Seitdem irrte sie nun weinend weiter. Wusste weder ein noch aus, war verzweifelt. Der Weg führte sie durch ein lichtes Waldstück. Immer unwahrscheinlicher wurde es, hier noch ein bewohntes Haus zu finden. Sie stapfte weiter. Eine geradezu gespenstische Ruhe umfing sie, nur ihre eigenen Schritte, ihren eigenen Atem konnte sie noch hören. Ängstlich sah sie sich immer wieder um, glaubte hinter jedem Baum eine Gefahr. Und doch ging sie weiter. ‚Dann sterbe ich eben hier... es ist egal‘, ging ihr durch den Kopf. Unter keinen Umständen wollte sie wieder umkehren. Wenn sie schon in ihr Verderben laufen sollte, so wenigstens in Richtung Vor und nicht Zurück.

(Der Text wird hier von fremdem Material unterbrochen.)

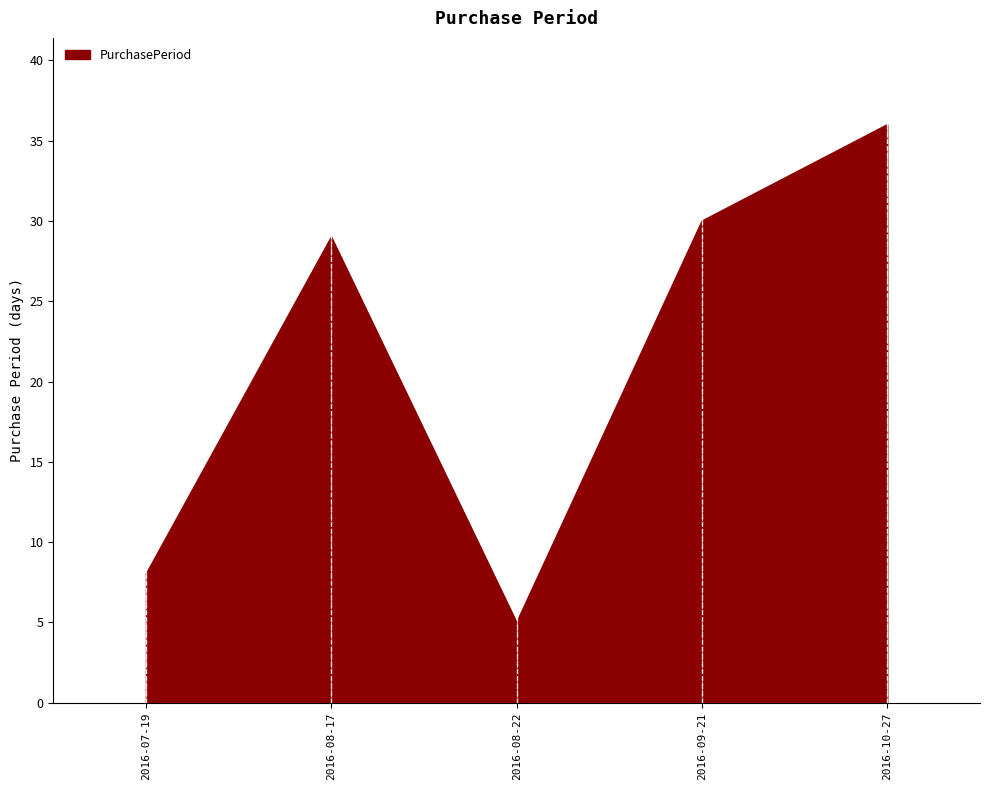

What is the greatest value displayed?

36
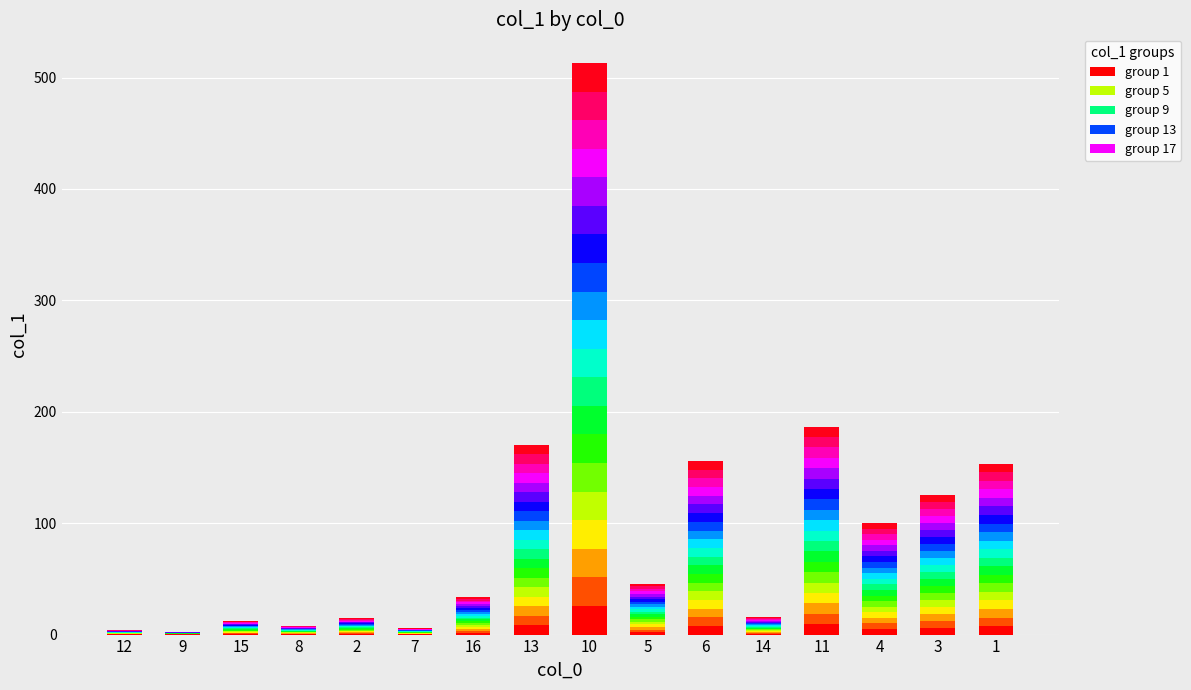

Rank the categories by value from highest to lowest.

10, 11, 13, 6, 1, 3, 4, 5, 16, 14, 2, 15, 8, 7, 12, 9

Ihre Tränen waren versiegt. Und auch ihre Kräfte gingen ihrem Ende entgegen. Sie blieb stehen, lauschte um sich, nahm den Wald um sich ganz bewusst wahr. Fast friedlich kam er ihr mit einem Mal vor, so als wolle er ihr nichts tun, als wolle er sie eher behütend in sich aufnehmen. Auch wenn es bereits dunkle Nacht war, so konnte sie doch alles um sich gut sehen, der Schnee leuchtete ihr. Sie blickte auf einen kleinen Schneehügel vor sich und fühlte sich beinahe magisch von ihm angezogen. Sie wollte sich in diesen weichen Schnee legen wie in ein Bett, sich von der weißen Pracht umhüllen lassen, die Augen schließen und einschlafen...
Lange starrte sie auf den Hügel, focht einen inneren Kampf mit sich aus. Es wäre so einfach und sie war so müde. Kein morgen würde es mehr geben. Und doch - wollte sie diesen einfachen Weg gehen? Oder den langen beschwerlichen, der noch vor ihr lag, sie ins Ungewisse führte?
Da hörte es zu schneien auf. Erstaunt blickte sie nach oben, beobachtete, wie die dichte Wolkendecke langsam aufriss, ein Stück des klaren Nachthimmels freigab. Und da sah sie ihn. Den Stern. Er leuchtete hell, schien sie zu rufen. Ein Schauer erfasste sie, fuhr ihr über den ganzen Rücken hinab. Ihre Füße setzen sich wieder in Bewegung, folgten dem Stern. Sie dachte nicht nach, tat es einfach und sie wusste, es war richtig so. Sie verließ den Weg, ging nun mitten durch den Wald, sah zwischen den Bäumen immer wieder ihren Stern aufleuchten. Noch mühsamer war nun das Vorankommen, aber sie tat es, sollte es ihr auch ihre letzten Kräfte rauben. Und endlich, als sie schon mehr kroch als noch ging, sah sie es. Warmes Licht schien aus einem der Fenster des vor ihr liegenden Hauses. Mit letzter Kraft schleppte sie sich bis zur Türe, sank auf der Schwelle nieder und schaffte es gerade noch, ihren Arm zu erheben und einmal zu klopfen.
Sie nahm noch wahr, wie sich die Türe öffnete. „Ich habe auf dich gewartet“ war das Letzte, was sie hören konnte, bevor sie in eine tiefe Ohnmacht sank mit dem Bewusstsein, an ihrem Ziel angelangt zu sein.